*** DOCUMENT EXTRACT Section Begins ***
Thursday, September 27, 2018

Appearances

When a woman gives public testimony, she must remain composed and in control of her emotions, so she won't be considered flighty or neurotic.
When the man gives retaliatory testimony, he can be a blubbering basket case-emotionally distraught, offended, angry, full of self pity.
Which is worse--to be the accuser or the accused. And what happens when something really bad happens to a sober judge.  Is he capable of self restraint.
  I wonder if he's going to tell us when he finally did have sex.  And maybe show us where he marked it on his calendar. That calendar which he says is key to his high school activities, while his class yearbook is irrelevant.

Wednesday, September 26, 2018

Ahead of Tomorrow's Allegations

   Women all have them, memories of the way things were back when it was a man's world.  That mode of operations was revealed even today, remnants of the age of sexism and intimidation, and still going strong with the champions of male dominance; men are the truth tellers, and why ruin a man's reputation for something he may have done years ago. Even if he went somewhat astray, it was decades ago and he has long since assigned it to the past, part of his adolescent growth period.
  That would be sound reasoning except for the fact there was another person involved, a woman who lives with the memory, unable to reconcile it to youthful exuberance. Some things leave a  lasting impression, and not  a good one.
   A while ago, I was cleaning out my files, stored from a long time ago, when I was young enough to think everything was worth preserving for those who would doubtless be interested in retrieving what had gone before.
   I came across a manilla file labeled Yucky Things. I knew instantly what was in it, and threw it away, unread, because it made me feel embarrassed, as if I had done something not exactly wrong, but somehow unwise. I don't know why I'd kept it, as I had never told anyone about it. I realized I never would, so I tossed it.  The point is this event was way more than 36 years ago, more than 50 even, but the aura of it remains as clear as when it happened. Here is the tale, which I may well delete in the light of day.
  After I had taught for 3 successful years, being granted tenure even, I decided to resign. I thought it stagnant to continue to teach at the school I'd attended. A friend in similar  circumstance felt the same. We were 25 years old and wanted to seek our fortunes elsewhere. We discussed flying to Hawaii, and indeed she did so, but I backed out for various reasons. My sister was working then in the education or employment division of the State,and she referred me first to a job as a representative for NY Telephone. She later told me of a teaching position in Brant Lake of all places, but it seemed somewhat interesting.I never went anywhere alone if I could help it, so one day Dorothy, Ruth and I set off for the then extremely remote location, a place we'd never even heard of.
*** DOCUMENT EXTRACT Section Ends ***
*** LISTED ENTRIES Section Begins ***
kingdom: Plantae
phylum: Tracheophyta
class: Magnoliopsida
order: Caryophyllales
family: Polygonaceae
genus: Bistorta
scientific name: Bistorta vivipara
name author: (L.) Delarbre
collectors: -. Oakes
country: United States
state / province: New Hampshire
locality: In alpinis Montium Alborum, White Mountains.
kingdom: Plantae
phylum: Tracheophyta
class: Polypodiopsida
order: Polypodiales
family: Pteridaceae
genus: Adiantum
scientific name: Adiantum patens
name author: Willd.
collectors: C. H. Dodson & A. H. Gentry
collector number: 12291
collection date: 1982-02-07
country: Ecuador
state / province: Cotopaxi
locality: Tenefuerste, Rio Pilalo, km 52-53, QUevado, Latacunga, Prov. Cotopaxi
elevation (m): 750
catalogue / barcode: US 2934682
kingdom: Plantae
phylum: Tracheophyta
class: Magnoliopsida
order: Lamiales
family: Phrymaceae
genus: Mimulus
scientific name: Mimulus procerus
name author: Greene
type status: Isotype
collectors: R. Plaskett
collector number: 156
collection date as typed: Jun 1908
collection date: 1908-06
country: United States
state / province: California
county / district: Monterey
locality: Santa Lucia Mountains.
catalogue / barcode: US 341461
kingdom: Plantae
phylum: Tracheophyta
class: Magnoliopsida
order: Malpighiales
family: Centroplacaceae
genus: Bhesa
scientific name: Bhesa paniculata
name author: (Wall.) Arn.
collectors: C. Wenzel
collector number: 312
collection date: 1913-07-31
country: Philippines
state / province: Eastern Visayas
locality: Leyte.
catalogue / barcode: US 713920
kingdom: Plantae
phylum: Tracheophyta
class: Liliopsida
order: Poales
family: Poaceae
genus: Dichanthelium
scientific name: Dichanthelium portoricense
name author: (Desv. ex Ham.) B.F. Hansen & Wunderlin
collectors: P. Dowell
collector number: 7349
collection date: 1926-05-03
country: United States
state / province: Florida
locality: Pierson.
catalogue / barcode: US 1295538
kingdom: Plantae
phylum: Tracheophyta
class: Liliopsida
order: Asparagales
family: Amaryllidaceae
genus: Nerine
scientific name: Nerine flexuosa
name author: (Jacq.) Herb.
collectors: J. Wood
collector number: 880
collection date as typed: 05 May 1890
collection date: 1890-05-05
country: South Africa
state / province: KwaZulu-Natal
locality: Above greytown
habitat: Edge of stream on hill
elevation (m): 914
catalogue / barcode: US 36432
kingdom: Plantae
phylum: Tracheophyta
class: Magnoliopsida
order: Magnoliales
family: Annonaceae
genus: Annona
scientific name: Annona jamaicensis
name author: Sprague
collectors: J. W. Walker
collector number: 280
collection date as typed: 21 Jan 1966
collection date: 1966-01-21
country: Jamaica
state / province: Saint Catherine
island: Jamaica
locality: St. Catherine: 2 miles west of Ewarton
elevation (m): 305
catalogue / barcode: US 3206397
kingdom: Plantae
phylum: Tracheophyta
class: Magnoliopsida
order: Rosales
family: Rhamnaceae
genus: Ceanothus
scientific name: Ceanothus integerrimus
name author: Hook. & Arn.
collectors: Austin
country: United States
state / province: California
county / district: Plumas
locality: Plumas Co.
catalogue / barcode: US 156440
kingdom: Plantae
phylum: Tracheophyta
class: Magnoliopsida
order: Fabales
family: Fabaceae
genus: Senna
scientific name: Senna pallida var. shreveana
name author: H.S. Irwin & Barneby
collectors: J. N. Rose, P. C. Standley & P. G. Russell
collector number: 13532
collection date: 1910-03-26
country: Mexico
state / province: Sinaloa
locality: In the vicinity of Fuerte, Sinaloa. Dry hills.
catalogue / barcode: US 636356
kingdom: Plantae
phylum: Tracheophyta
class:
*** LISTED ENTRIES Section Ends ***
» **WORK TO COMPLETE**:
a) Retype the part of the blog posts starting with "Thursday, September 27, 2018" and going on through "flighty or neurotic.".
b) Based on the blog posts, state yes or no for each statement and quote the words that decide it: (i) the writer taught for three years and was granted tenure; (ii) the writer flew to Hawaii with a friend; (iii) the writer read the file labeled Yucky Things before throwing it away.
Draw only on the blog posts for this work.

» **EXERCISE RESPONSES**:
a)
Thursday, September 27, 2018

Appearances

When a woman gives public testimony, she must remain composed and in control of her emotions, so she won't be considered flighty or neurotic.

b)
(i) Yes: "After I had taught for 3 successful years, being granted tenure even"
(ii) No: "indeed she did so, but I backed out for various reasons"
(iii) No: "threw it away, unread"